The present monumental vase-shaped clock, which is based on an allegorical theme, is one of the most characteristic models of Parisian neoclassicism from the early years of the reign of Louis XVI. It stands out from among the numerous other vase-shaped clocks due to its originality, perfectly balanced composition, and the high quality of the treatment of its bronze mounts. With its sober juxtaposition of bronze and marble, it may be compared to the small number of known similar cadrans tournant clocks, which were often one-of-a-kind pieces. One clock housed in a blue porcelain vase with gold veins, in imitation lapis lazuli, is in the Louvre Museum in Paris (illustrated in J. Durand, M. Bimbenet-Privat and F. Dassas, Décors, mobilier et objets d’art du Musée du Louvre de Louis XIV à Marie-Antoinette, Paris, 2014, p. 452, catalogue n° 189). A second example, in alabaster, was made by clockmaker Antide Janvier around 1788 (see M. Hayard, Antide Janvier 1751-1835, Horloger des étoiles, Villeneuve-Tolosane, 1995, p. 64-65). One further clock, with a movement by Roque, along with a pendant calendar of the same model, is in Waddesdon Manor; during the 18th century it was in the collection of the Marquis de Brunoy (illustrated in J-D. Augarde, Les ouvriers du Temps, La pendule à Paris de Louis XIV à Napoléon Ier, Genève, 1996, p. 395, fig. 289).

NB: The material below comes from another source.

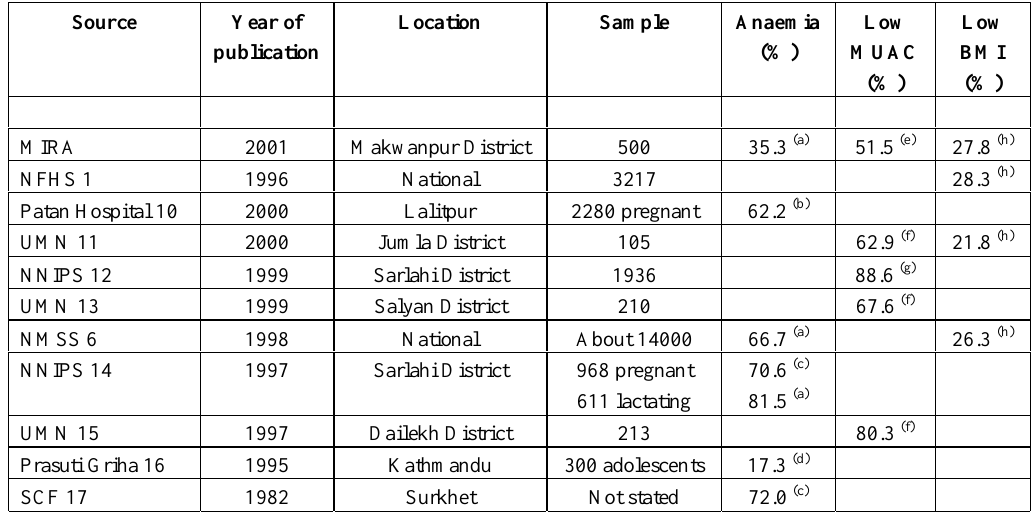
Table 3: Other studies of nutritional status and anaemia in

The attribution of the finely chased bronze case to Parisian artisan Marcel-François Noël is based on the fact that a clock of the same model was mentioned in July 1778 as being in the shop of that artisan (see J-D. Augarde, Les ouvriers du Temps, La pendule à Paris de Louis XIV à Napoléon Ier, Genève, 1996, p. 187, fig. 149). An identical clock, also by Roque, was described in a Paris sale in the mid 1770s: “Another clock, made by Roque, in the shape of a vase, marking the hours and minutes on two mobile dials, with a rooster on each side, (symbolizing vigilance), decorated with garlands of grape leaves and grapes, a rhinestone star marking the hours, all in gilt ormolu bronze, being two feet tall”.
Among the very small number of identical models known, one example with a movement by Barancourt in Paris, is illustrated in P. Kjellberg, Encyclopédie de la pendule française du Moyen Age au XXe siècle, Les éditions de l’Amateur, Paris, 1997, p. 287, fig. D (see also E. Niehüser, Die französische Bronzeuhr, Eine Typologie der figürlichen Darstellungen, Munich, 1997, p. 262, fig. 1271).

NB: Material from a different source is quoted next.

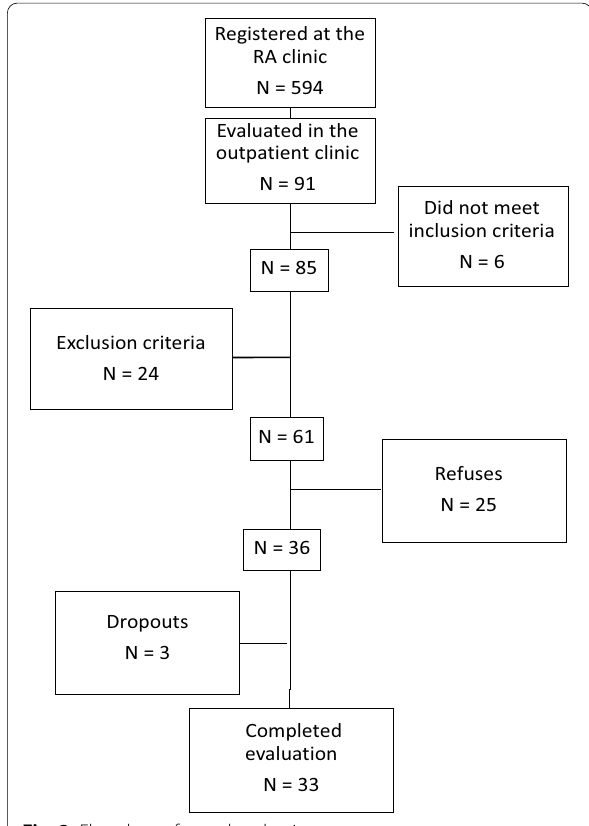
Fig. 2 Flowchart of sample selection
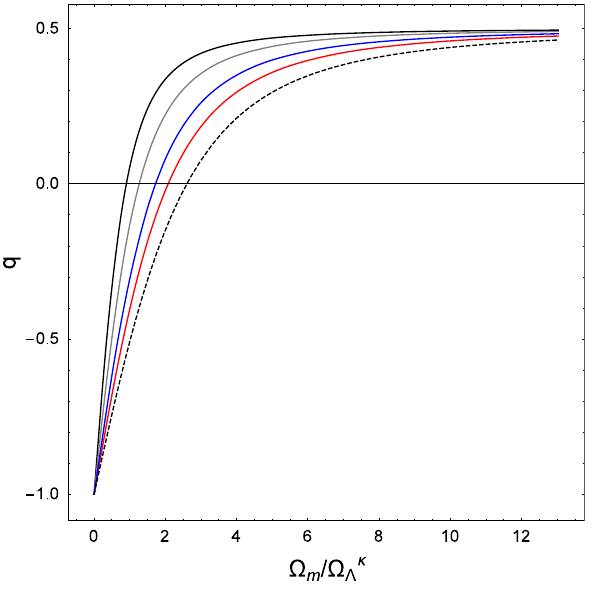
Fig. 3 The behavior of deceleration parameter against the ratio (cid:8) /(cid:8) κ = 0 . 315, H 2 = 0 . 3025, (cid:8) 0 m (cid:7) for C m (cid:8) /(cid:8) κ ≈ 0 . 95 at z ≈ 0 . 570 for gray curve and (cid:8) m tr (cid:7) z tr ≈ 0 . 997 for black dashed curve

Joseph-Léonard Roque (? - after 1789)
He became a master clockmaker on July 31, 1770, and was one of the most important Parisian horlogists of the second half of the 18th century. He probably trained initially with the mécanicien Alexis Magny, then entered the workshop of Claude-Siméon Passemant, where he remained until his death in 1769. The following year Roque was registered as a master and opened a workshop in the “column building of the Vieux Louvre, moving to the passage du Saumon as of 1772. Named Horloger du Roi, he quickly gained renown, specializing in luxury clocks, and working with the finest artisans in Paris. Among his clientele there were several influential aristocrats, such as Jean-René de la Tour du Pin, Marquis de la Charce, and François-Frédéric de Varennes, Marquis de Bouron, as well as important financiers, including Court banker Nicolas Beaujon, Farmer-General Tavernier de Boulongne, and banker Pierre Sévène. Several clocks made by Roque were mentioned in inventories during the Revolutionary period as being in the Royal French collections. These clocks had mostly been made for Louis XV, Louis XVI, and Marie-Antoinette.
Marcel-François Noël (active circa 1748 - 1787)
Marcel-François Noël was a Parisian gilder active circa 1748-1787.